Ce que ça dit de l’écosystème tech actuel
Cette séquence gênante n’est pas isolée. Elle fait écho à d’autres moments emblématiques :
- Mark Zuckerberg auditionné au Congrès sur Cambridge Analytica
- Les dirigeants de TikTok interrogés sur leur lien avec la Chine
- Le PDG de OnlyFans qui refuse de parler de pornographie infantile sur sa plateforme
À chaque fois, même schéma : des fondateurs brillants, passionnés par leur produit, qui se retrouvent face à la réalité brutale de la responsabilité sociétale. Et qui, souvent, réagissent mal.
Le « high-five » ironique de Baszucki quand on lui dit que l’IA est la solution ? C’est symptomatique d’une génération de dirigeants tech qui croit encore que la technologie peut tout résoudre. Même quand le problème… c’est justement la technologie qu’ils ont créée.

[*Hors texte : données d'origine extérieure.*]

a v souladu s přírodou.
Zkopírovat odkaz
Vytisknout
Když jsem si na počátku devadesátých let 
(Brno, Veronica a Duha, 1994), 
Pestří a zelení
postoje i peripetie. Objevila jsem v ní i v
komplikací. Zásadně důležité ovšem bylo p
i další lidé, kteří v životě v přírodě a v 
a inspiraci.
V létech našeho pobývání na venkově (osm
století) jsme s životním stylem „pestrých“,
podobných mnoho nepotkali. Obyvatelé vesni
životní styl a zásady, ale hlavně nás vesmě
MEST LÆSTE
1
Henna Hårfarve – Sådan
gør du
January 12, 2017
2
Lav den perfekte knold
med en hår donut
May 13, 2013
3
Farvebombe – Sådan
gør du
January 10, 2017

Et pour les entrepreneurs, quelle leçon ?
Si vous construisez une startup qui touche des enfants (edtech, gaming, réseaux sociaux jeunesse…), cette séquence doit vous faire réfléchir :
- La sécurité doit être intégrée dès le jour 1, pas après 15 ans de croissance
- Une équipe dédiée à la protection des mineurs doit avoir un droit de veto sur les features
- La transparence (vrais rapports, audits indépendants) vaut mieux que le silence
- Anticipez la régulation : COPPA aux USA, Digital Services Act en Europe… ça arrive
Parce que oui, on peut être une licorne à plusieurs milliards et se retrouver en une interview à devoir dire « Fun » pour ne pas exploser en direct.

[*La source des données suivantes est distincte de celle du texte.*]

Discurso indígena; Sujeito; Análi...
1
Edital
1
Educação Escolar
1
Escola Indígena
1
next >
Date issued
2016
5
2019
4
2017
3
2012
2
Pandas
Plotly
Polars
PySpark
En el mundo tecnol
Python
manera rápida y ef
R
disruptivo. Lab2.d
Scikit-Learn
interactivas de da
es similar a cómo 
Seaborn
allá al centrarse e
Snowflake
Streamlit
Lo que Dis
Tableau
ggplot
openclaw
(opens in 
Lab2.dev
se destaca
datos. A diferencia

Vers un métavers vraiment safe ?
Roblox a les moyens de devenir le leader d’un internet plus sûr pour les enfants. L’entreprise a les ressources, les données, les meilleurs ingénieurs IA. Mais pour ça, il va falloir accepter une vérité difficile : protéger vraiment les enfants, ça veut parfois dire sacrifier un peu de croissance.
La question est maintenant de savoir si Dave Baszucki et son équipe sont prêts à franchir ce cap. Ou si, comme tant d’autres avant eux, ils continueront à parier que la technologie finira bien par tout arranger.
En attendant, une chose est sûre : la prochaine fois qu’un journaliste invitera le CEO de Roblox à parler « de tout », il risque de répondre… « Parlons plutôt de fun ».